Benjamin Dahlke/Josefa Woditsch (Hg.): Karfreitag. Theologie – Liturgie – Praxis (KU University Press 6), Freiburg i. Br.: Verlag Herder 2026; 384 S.; 34,00 €; ISBN 978-3-534-64286-1
Der Tagungsband bietet eine umfassende interdisziplinäre Annäherung an einen der zentralen Feiertage des Christentums. Ausgehend von der Spannung zwischen Leid, Sterben und Hoffnung betrachtet das Werk den Karfreitag und das Kreuzesgeschehen theologisch, liturgisch und praktisch. Beiträge aus Disziplinen wie Exegese, Dogmatik, Liturgiewissenschaft, Kirchenmusik und Religionspädagogik eröffnen einen differenzierten Blick:
Neben klassischen Theorien von Sühne, Stellvertretung und Erlösung wird auch die Relevanz des Karfreitags in säkularen Gesellschaften diskutiert. Die Analysen – von historischen Liturgieerklärungen bis hin zu aktuellen Predigtinhalten – zeigen, wie der Tag performativ gestaltet und vermittelt wurde und wird.

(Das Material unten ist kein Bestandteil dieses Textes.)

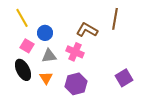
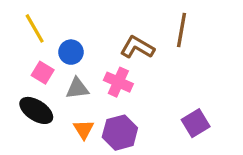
black ellipse: (23, 70) -> (36, 110), turned -30
orange triangle: (46, 78) -> (84, 129), moved

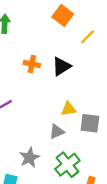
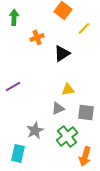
orange cross: (32, 64) -> (37, 37), moved, turned -32
gray square: (90, 123) -> (86, 112), moved

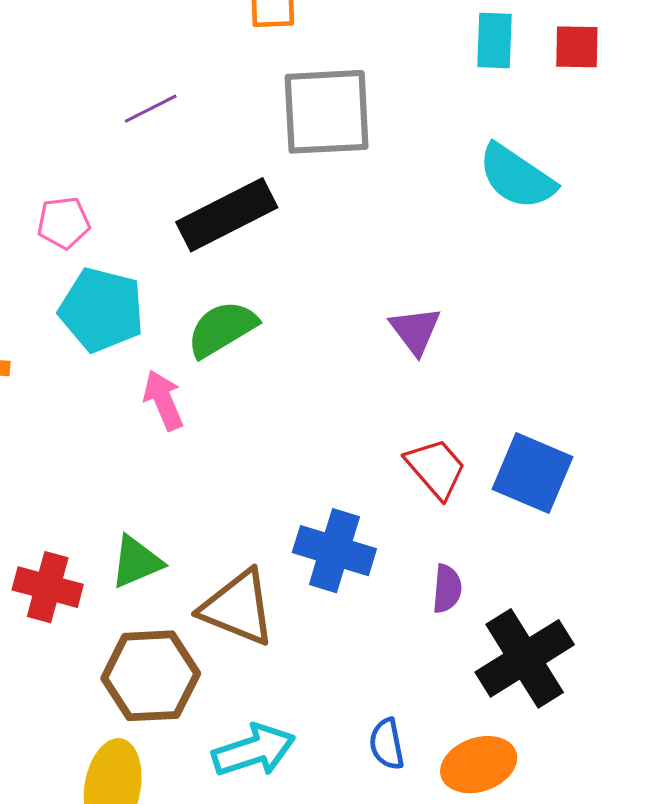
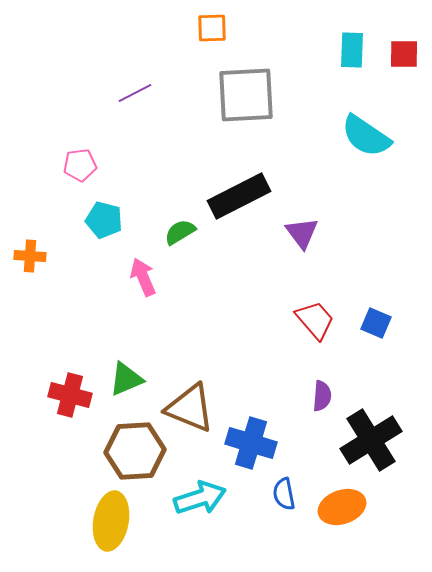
black rectangle: (227, 215) -> (239, 196), moved
cyan pentagon: (102, 310) -> (104, 220), size x0.7
green semicircle: (222, 329) -> (180, 232), size x0.7
blue square: (533, 473) -> (376, 323), size x0.6
blue cross: (334, 551) -> (251, 443), moved

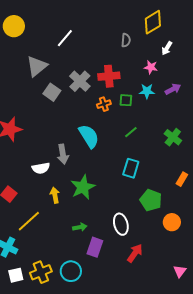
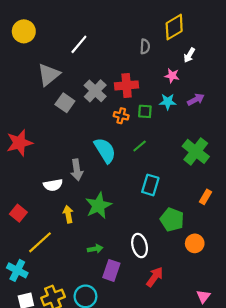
orange cross: (104, 104) -> (121, 116), turned 32
green line: (131, 132) -> (140, 146), moved
green cross: (173, 137) -> (196, 151), size x1.4

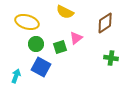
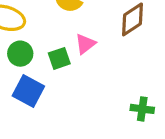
green cross: (111, 58) -> (142, 109), moved

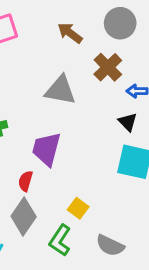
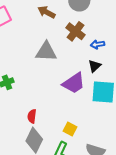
black triangle: (128, 122) -> (95, 66), turned 40
purple trapezoid: (46, 149) -> (74, 83), moved, turned -130

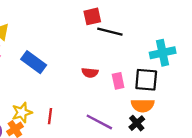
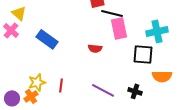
pink rectangle: (118, 81) -> (119, 28), moved, size x1.5
orange semicircle: (143, 106) -> (162, 76), moved
black cross: (137, 123) -> (135, 91), turned -32

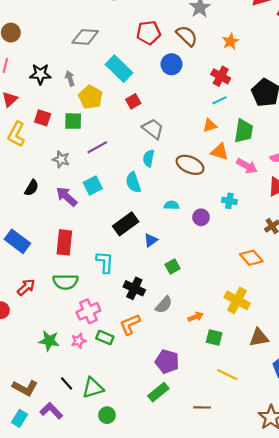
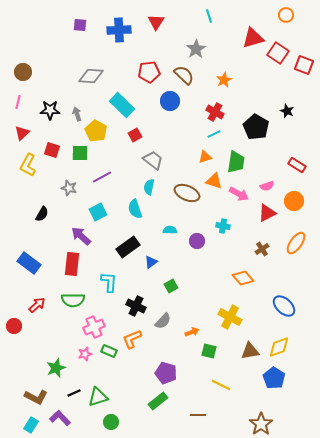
purple arrow: (67, 197) -> (81, 236), moved
green star: (49, 341) -> (56, 368), moved, turned -30
black line: (67, 383) -> (74, 393), turned -72

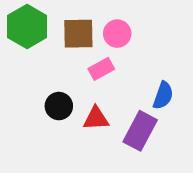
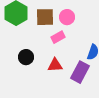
black circle: (59, 106) -> (26, 57), moved

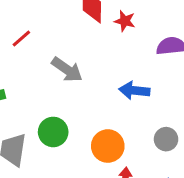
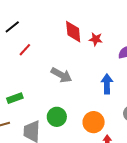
red line: (21, 39) -> (25, 50), moved
blue arrow: (134, 90) -> (107, 84), turned 90

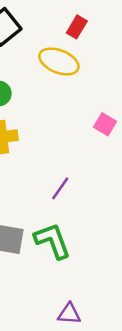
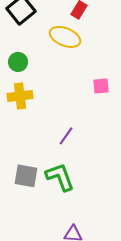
pink square: (105, 124) -> (101, 86), turned -36

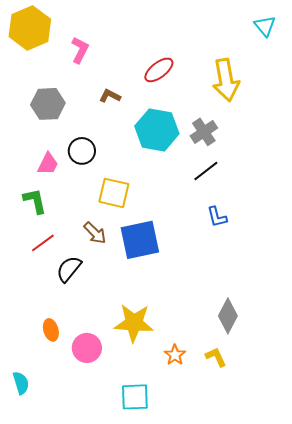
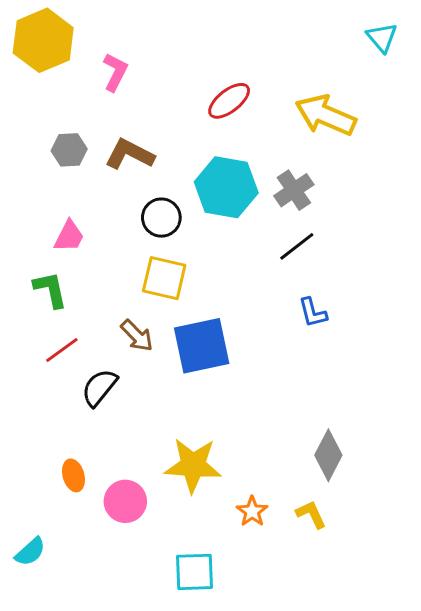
yellow arrow: (226, 80) -> (326, 115), turned 123
brown L-shape: (110, 96) -> (130, 154), moved, size x1.6
gray hexagon: (48, 104) -> (69, 150), size x0.7
black circle: (82, 151) -> (161, 218), moved
cyan semicircle: (21, 383) -> (30, 552), turned 65

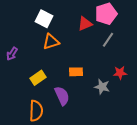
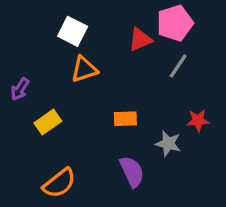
yellow rectangle: (38, 78) -> (48, 122), moved
purple semicircle: (62, 96) -> (132, 172), moved
orange semicircle: (36, 111) -> (59, 183), turned 50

Besonders hervorzuheben ist die gelungene Verzahnung der theoretischen, liturgischen und kulturellen Perspektiven: So wird deutlich, wie das Kreuz als Symbol christlicher Heilserfahrung sowohl sprachlich als auch praktisch erschlossen werden kann. Damit leistet der Sammelband nicht nur einen Beitrag zum theologischen Diskurs, sondern eignet sich auch für die pastorale Ausbildung und kulturelle Bildungsarbeit.
Insgesamt schließt das Werk eine Lücke in der deutschsprachigen Forschung, indem es den Karfreitag in all seinen Dimensionen sichtbar und reflektierbar macht – ein Buch für Fachleute und liturgisch interessierte Leser/innen gleichermaßen.